THEY say the twin pitfalls of age are garrulity and melancholy.

But it is easy to imagine waking with a backache and a stomach making noises like a Ford Prefect trying to start on a cold, damp morning, to imagine that we are sleepwalking our way into some dark vision of the near future.

It is true most people are deeply uneasy about the inability of the law to deal with criminals, especially juvenile offenders.

Absurd and excessive liberalism has allowed a nation's police force to be run ragged by a generation of over-indulged adolescents.

It is hardly surprising, considering the wearily repetitious and absurdly lenient slap on the wrist dispensed by the courts, that the police have all but given up in some areas, simply going through the motions of pursuing juvenile offenders, concentrating their resources to combat more serious felony.

One columnist advocated the right to bear arms against the criminal, quoting the low levels of burglary in certain states in America where there is a high level of gun ownership.
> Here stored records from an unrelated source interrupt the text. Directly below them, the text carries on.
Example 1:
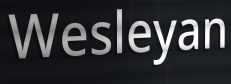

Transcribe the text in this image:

Wesleyan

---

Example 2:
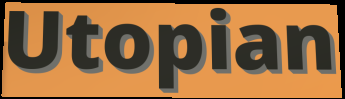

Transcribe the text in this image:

Utopian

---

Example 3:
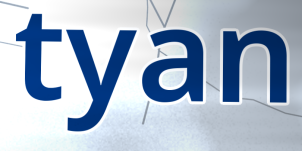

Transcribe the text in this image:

tyan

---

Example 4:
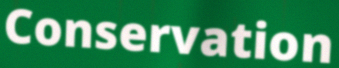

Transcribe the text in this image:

Conservation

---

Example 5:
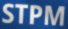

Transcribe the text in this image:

STPM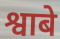
श्वाबे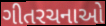
ગીતરચનાઓ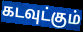
கடவுட்கும்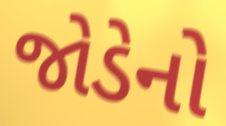
જોડેનો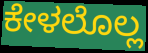
ಕೇಳಲೊಲ್ಲ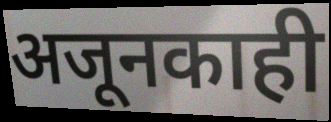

This depressingly blinkered view gives substance to the dyspeptic nightmare of our nation descending into lawlessness.

But what is unacceptable is the disproportionate leniency of the courts towards those who are maliciously culpable of death, especially of those guilty of the abomination of causing death to children through mistreatment and abuse, and the hypocritical, draconian sentences passed on those who had the temerity to relieve the state or individual of their disparate wealth of possessions.

The law brings disrepute upon itself, and demeans the office of the enforcer. With an unprecedented tide of drugs and handguns flooding into the country, and current expectation of a huge influx of heroin, the police need support.